Data records:
============

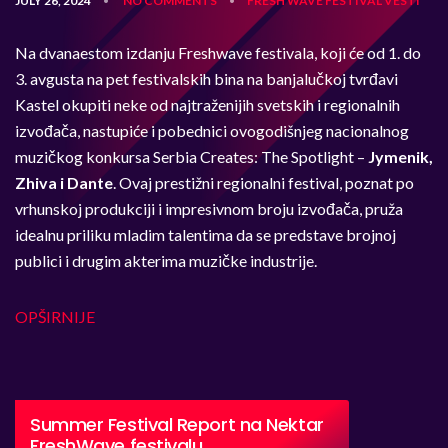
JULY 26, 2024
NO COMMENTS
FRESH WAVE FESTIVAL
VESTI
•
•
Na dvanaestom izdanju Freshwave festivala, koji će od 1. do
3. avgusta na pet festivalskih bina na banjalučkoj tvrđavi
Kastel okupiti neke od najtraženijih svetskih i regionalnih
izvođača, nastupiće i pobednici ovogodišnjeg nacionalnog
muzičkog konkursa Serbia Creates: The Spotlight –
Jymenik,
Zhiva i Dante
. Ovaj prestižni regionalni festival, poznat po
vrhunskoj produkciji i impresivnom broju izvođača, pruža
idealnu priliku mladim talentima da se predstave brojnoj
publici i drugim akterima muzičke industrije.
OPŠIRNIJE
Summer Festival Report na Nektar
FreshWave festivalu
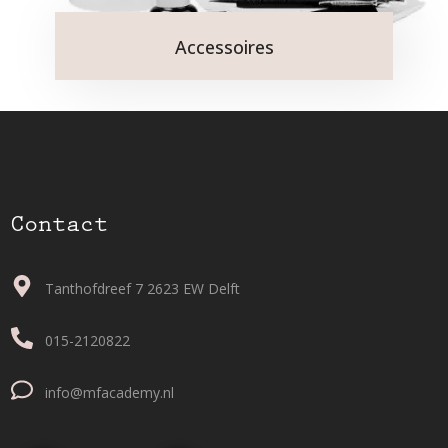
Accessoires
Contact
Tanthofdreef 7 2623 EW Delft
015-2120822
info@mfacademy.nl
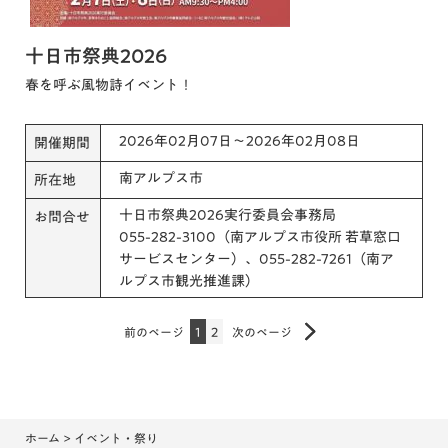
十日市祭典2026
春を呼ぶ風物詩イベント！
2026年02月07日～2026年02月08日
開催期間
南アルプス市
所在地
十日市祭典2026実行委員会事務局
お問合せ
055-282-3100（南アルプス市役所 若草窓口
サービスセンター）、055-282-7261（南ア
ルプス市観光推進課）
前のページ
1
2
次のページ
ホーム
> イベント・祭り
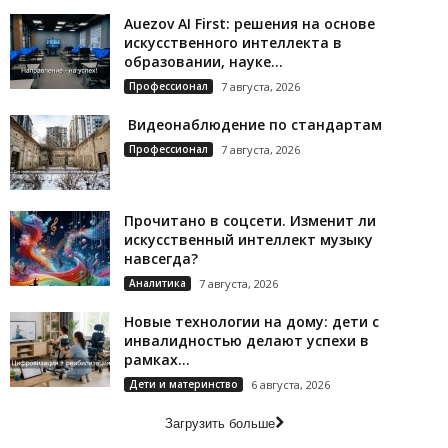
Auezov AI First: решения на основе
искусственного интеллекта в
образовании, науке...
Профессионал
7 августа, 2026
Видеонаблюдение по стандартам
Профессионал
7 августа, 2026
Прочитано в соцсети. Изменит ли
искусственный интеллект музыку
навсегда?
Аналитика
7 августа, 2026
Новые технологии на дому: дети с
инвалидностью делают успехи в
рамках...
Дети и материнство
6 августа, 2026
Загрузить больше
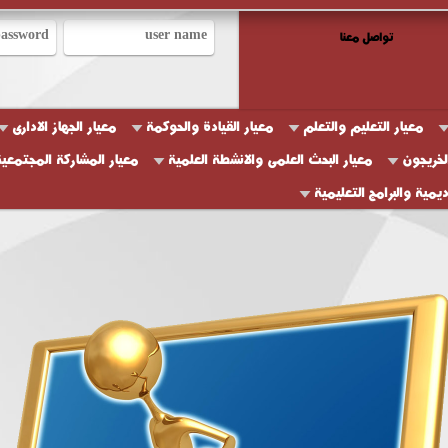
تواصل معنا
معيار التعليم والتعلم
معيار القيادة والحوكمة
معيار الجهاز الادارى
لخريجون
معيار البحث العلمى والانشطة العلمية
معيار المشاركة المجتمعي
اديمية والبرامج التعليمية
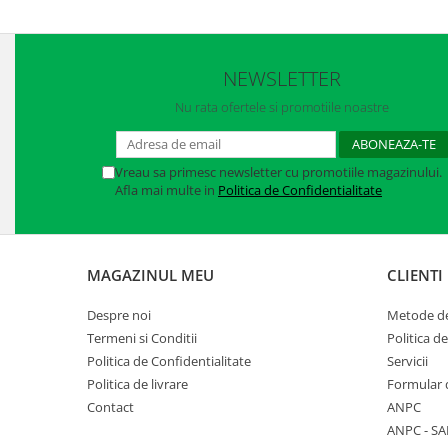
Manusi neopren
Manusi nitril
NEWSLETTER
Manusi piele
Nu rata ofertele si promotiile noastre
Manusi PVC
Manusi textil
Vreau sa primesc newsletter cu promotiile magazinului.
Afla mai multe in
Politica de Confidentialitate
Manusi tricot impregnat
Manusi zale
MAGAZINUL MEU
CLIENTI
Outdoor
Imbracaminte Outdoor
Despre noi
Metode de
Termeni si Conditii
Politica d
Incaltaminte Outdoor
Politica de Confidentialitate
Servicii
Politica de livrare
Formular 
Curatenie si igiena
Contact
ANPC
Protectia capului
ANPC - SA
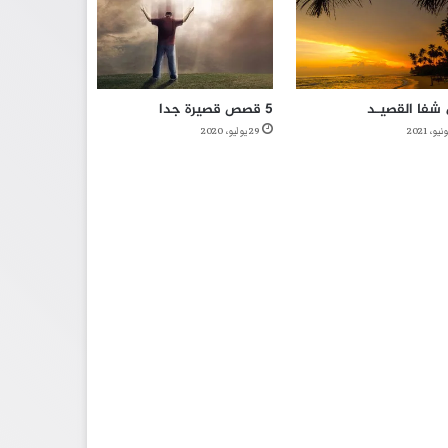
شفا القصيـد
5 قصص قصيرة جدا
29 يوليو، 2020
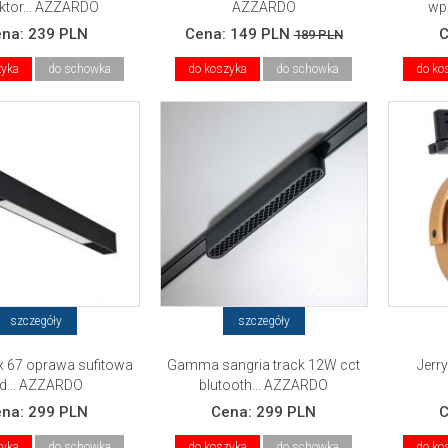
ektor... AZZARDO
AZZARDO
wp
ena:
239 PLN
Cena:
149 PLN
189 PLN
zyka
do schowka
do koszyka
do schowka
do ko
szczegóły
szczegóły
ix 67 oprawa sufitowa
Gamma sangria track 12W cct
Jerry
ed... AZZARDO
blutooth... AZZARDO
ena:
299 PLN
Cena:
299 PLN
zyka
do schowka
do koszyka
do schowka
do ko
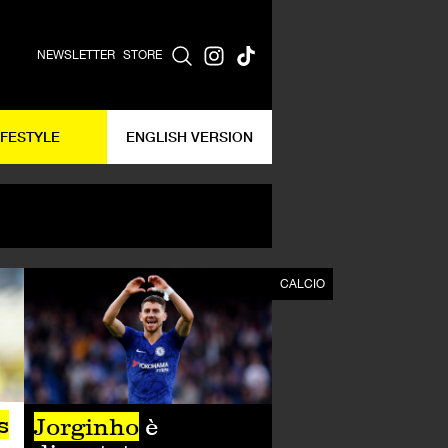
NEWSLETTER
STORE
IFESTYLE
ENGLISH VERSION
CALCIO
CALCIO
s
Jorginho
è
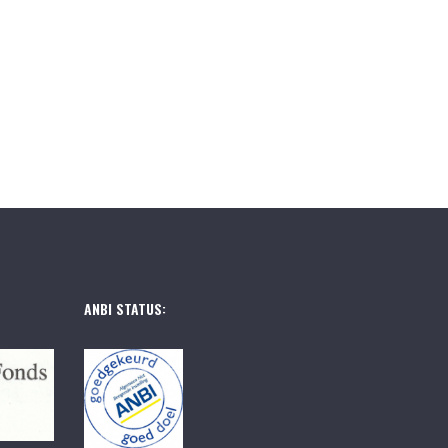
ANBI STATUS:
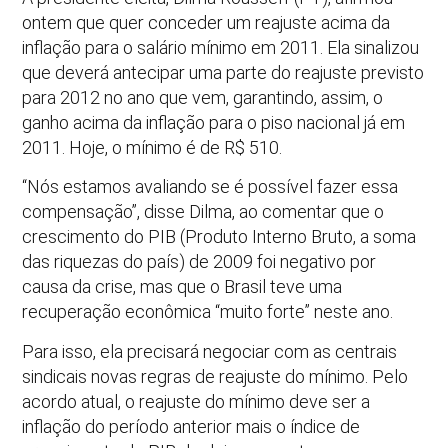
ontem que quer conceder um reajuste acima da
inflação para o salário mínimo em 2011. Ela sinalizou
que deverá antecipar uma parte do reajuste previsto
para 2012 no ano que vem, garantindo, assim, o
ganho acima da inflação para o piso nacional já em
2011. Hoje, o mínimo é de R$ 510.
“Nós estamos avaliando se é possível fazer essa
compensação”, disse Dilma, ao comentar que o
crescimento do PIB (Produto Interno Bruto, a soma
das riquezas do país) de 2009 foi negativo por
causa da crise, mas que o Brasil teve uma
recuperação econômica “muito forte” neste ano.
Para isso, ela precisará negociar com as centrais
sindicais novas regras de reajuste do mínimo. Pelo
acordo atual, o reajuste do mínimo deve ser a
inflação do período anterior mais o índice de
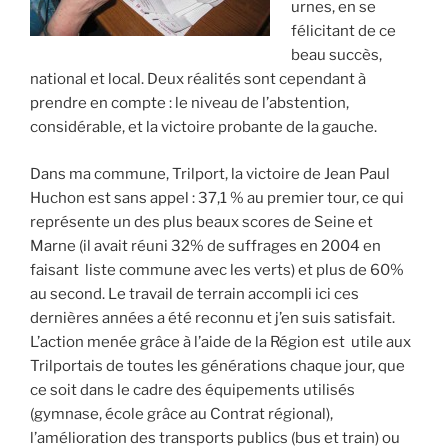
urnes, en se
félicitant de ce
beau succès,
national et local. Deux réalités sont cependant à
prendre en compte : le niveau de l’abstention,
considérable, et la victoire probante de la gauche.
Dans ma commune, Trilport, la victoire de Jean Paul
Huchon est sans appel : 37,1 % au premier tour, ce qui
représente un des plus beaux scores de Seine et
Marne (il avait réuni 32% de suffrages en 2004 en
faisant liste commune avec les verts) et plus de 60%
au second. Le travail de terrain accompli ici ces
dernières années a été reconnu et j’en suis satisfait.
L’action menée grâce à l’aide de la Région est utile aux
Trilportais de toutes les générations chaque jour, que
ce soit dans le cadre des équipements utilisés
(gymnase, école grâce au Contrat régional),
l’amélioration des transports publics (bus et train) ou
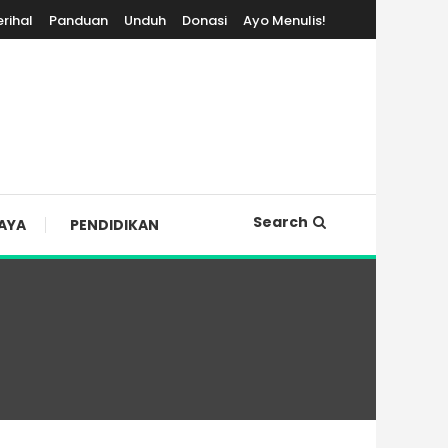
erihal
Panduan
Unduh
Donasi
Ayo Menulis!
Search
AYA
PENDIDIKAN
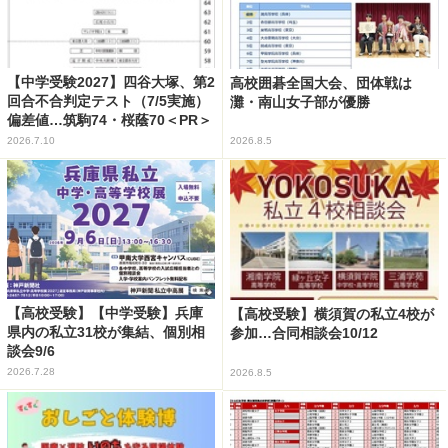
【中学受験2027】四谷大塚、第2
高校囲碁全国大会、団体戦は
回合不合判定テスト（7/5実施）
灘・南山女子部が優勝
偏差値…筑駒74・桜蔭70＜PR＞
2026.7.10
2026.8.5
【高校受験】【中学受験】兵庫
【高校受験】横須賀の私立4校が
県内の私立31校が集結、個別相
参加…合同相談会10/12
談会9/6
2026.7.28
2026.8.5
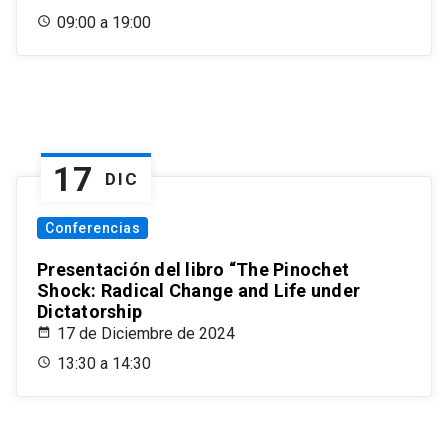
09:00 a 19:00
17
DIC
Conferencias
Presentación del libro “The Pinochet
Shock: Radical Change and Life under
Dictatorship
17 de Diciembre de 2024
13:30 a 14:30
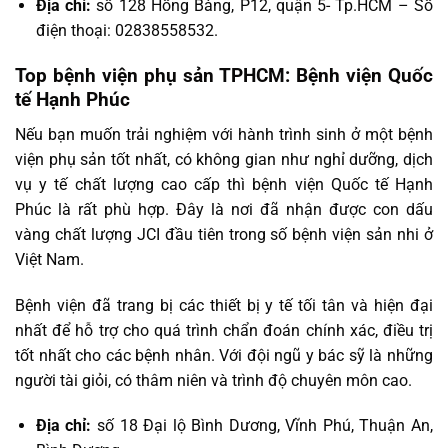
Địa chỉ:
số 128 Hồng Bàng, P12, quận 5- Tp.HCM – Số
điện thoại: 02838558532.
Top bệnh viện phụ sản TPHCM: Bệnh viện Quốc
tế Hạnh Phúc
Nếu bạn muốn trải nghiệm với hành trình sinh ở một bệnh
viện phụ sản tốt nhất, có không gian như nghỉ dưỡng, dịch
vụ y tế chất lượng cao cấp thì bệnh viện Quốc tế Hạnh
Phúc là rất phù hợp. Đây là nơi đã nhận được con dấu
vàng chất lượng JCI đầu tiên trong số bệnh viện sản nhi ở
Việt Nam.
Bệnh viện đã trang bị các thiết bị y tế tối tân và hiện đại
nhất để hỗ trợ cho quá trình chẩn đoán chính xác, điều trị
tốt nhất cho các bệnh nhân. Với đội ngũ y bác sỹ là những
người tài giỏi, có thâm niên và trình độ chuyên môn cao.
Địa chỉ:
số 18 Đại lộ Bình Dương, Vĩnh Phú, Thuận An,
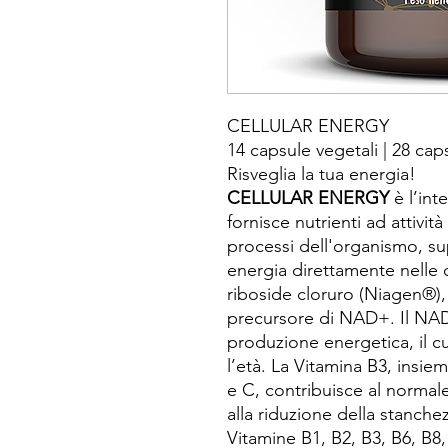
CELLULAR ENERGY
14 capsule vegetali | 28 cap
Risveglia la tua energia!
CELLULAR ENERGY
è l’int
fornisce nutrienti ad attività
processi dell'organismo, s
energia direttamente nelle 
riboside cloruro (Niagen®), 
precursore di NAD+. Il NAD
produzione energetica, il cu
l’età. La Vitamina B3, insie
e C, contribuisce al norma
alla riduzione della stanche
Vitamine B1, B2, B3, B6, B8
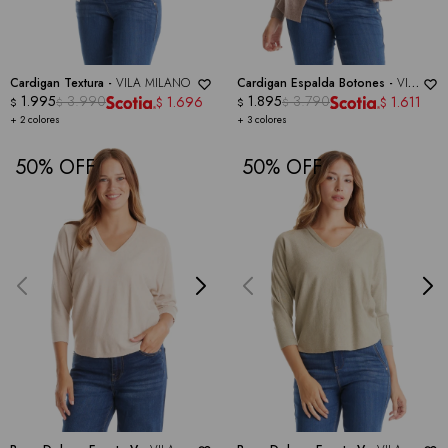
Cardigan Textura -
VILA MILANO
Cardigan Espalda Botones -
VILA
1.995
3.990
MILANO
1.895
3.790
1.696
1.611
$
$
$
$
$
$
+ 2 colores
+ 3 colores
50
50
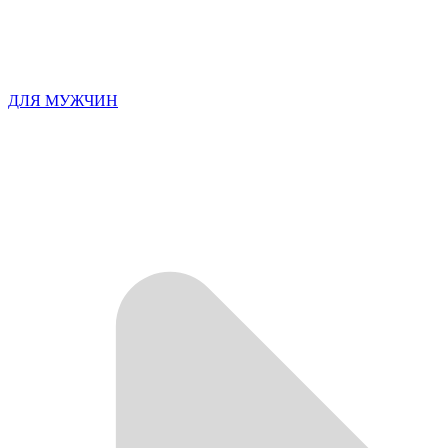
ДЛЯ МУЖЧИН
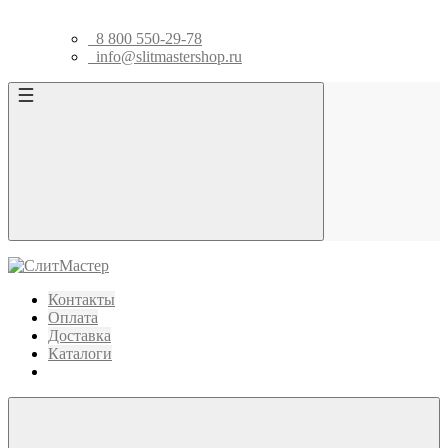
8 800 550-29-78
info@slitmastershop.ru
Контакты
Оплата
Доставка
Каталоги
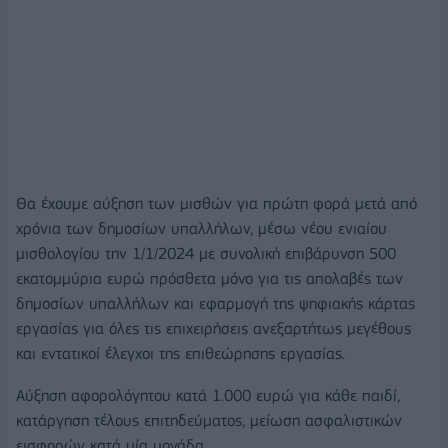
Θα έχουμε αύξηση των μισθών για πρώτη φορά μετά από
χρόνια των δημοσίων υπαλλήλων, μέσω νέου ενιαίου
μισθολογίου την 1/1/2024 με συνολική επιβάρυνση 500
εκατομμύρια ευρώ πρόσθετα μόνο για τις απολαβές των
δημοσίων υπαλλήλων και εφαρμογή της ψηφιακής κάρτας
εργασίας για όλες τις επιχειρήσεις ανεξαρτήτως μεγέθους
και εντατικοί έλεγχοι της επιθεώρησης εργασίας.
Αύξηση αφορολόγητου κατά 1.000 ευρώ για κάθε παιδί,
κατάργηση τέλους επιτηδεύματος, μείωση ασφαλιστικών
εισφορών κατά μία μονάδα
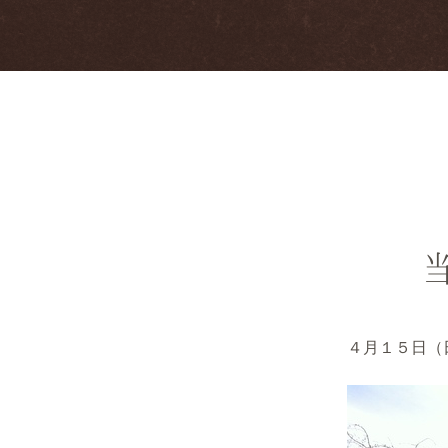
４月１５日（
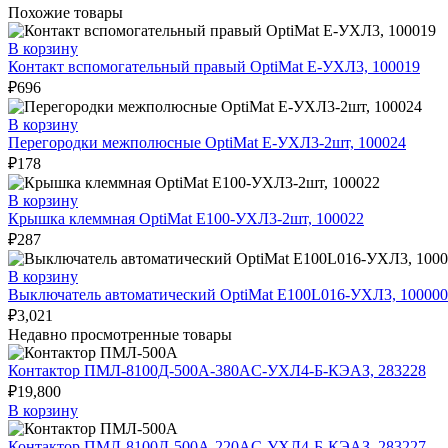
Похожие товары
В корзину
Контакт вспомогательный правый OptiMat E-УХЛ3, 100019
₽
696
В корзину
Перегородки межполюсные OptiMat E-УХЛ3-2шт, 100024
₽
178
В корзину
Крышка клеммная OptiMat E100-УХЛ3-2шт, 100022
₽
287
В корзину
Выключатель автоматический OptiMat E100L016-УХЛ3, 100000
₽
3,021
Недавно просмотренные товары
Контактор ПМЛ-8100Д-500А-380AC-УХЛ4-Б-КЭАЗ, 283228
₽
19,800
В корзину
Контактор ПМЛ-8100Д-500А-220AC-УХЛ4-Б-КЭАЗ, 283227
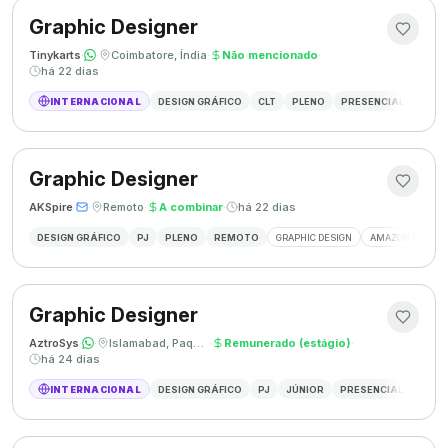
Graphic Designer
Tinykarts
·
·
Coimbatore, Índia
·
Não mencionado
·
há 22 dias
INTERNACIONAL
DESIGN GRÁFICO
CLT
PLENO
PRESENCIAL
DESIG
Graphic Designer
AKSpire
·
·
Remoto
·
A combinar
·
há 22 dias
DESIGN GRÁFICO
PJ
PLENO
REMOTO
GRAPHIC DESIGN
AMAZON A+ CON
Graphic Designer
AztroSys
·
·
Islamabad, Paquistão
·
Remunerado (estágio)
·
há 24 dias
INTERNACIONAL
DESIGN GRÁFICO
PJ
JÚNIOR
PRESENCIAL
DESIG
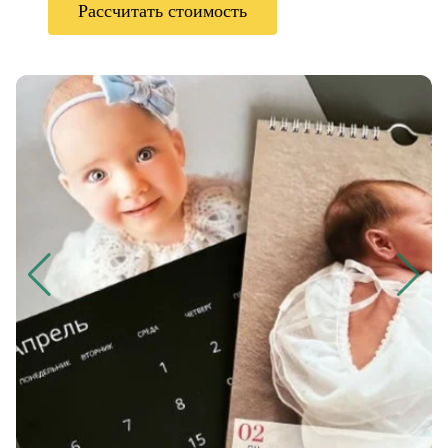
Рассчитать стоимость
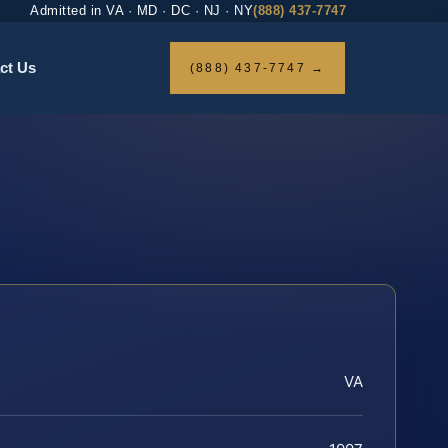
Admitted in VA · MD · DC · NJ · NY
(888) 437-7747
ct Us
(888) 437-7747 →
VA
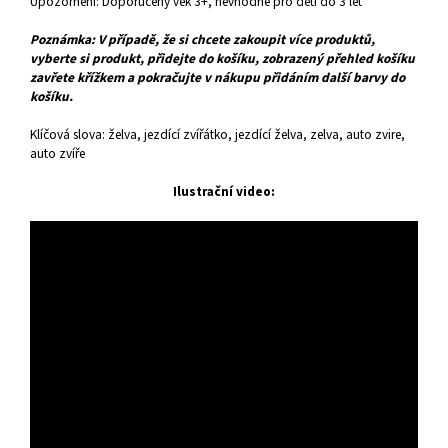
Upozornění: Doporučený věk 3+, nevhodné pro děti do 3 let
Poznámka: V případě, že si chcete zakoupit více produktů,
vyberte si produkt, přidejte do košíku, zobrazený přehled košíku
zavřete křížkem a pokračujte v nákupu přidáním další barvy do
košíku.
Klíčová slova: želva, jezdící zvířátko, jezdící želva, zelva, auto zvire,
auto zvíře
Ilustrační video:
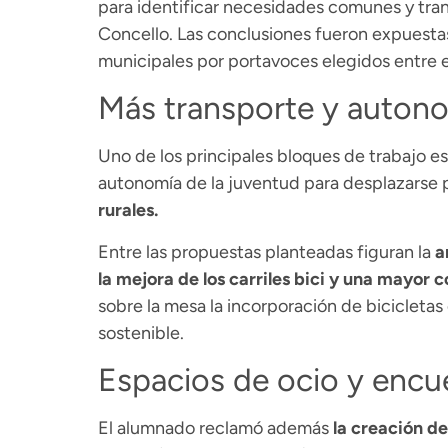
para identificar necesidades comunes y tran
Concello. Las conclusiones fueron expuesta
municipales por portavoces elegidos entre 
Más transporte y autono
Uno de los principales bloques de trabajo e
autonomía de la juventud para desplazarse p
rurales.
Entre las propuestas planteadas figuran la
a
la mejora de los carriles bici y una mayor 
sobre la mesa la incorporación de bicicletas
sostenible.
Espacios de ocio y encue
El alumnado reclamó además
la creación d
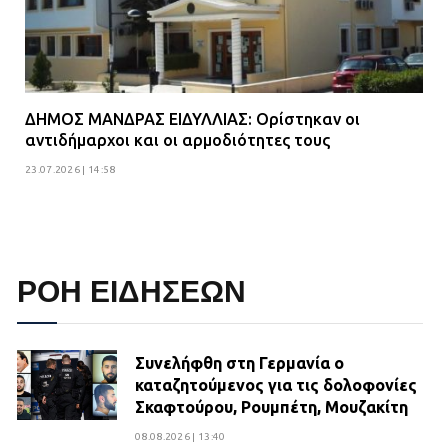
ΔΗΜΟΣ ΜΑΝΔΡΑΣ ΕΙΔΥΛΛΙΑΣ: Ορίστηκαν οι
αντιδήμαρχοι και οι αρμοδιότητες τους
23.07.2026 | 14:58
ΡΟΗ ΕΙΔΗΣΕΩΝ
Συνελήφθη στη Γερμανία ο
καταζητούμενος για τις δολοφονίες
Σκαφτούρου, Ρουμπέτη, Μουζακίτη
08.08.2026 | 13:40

============

__PROBLEM REQUIREMENTS__
The word "Manusi" appears in some lines of the data. Copy every one of those lines.

__SOLUTION FOR THIS EXERCISE__
Manusi neopren
Manusi nitril
Manusi piele
Manusi PVC
Manusi textil
Manusi tricot impregnat
Manusi zale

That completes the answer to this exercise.